### Your task
Report each line of the entries that includes "None" by copying it.

(Data items)
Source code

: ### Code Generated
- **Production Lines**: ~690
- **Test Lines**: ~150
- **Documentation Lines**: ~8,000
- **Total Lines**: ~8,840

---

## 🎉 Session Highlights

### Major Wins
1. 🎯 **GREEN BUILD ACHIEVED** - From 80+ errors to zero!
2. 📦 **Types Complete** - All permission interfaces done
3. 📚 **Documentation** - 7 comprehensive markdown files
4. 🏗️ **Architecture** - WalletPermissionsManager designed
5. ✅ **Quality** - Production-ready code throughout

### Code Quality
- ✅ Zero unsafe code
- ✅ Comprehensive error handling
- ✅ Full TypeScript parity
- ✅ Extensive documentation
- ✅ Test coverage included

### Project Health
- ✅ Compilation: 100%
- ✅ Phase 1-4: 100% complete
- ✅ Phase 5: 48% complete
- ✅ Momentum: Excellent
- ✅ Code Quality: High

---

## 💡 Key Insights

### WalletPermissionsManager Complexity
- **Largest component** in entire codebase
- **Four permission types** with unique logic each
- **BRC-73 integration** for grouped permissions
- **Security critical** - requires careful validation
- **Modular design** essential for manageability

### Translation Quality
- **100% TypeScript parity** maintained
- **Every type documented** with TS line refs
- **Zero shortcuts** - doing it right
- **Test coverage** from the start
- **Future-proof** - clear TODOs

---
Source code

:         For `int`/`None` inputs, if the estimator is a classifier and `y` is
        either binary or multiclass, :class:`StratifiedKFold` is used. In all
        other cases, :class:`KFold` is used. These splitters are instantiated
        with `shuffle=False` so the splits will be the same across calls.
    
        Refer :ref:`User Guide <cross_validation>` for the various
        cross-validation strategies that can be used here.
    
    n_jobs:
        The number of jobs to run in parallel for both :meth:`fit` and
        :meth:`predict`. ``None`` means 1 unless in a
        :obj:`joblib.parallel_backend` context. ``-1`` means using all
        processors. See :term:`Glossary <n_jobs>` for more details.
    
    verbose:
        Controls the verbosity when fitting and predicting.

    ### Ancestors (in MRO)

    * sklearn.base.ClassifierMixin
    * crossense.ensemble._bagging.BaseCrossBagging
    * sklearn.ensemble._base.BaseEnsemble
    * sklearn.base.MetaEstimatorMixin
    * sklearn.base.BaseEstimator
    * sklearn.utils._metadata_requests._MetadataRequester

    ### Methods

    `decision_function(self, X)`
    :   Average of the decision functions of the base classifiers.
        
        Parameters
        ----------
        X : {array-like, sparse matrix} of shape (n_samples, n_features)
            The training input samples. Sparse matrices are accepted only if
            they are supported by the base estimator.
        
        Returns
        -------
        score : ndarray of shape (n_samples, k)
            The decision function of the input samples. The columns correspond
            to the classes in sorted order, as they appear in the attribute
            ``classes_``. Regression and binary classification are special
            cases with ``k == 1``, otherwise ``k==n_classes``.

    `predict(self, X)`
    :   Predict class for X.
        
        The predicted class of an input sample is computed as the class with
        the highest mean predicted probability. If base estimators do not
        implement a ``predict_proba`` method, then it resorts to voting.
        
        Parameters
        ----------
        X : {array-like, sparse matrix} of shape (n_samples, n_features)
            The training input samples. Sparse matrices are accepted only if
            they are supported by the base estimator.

### Your response
:         For `int`/`None` inputs, if the estimator is a classifier and `y` is
        :meth:`predict`. ``None`` means 1 unless in a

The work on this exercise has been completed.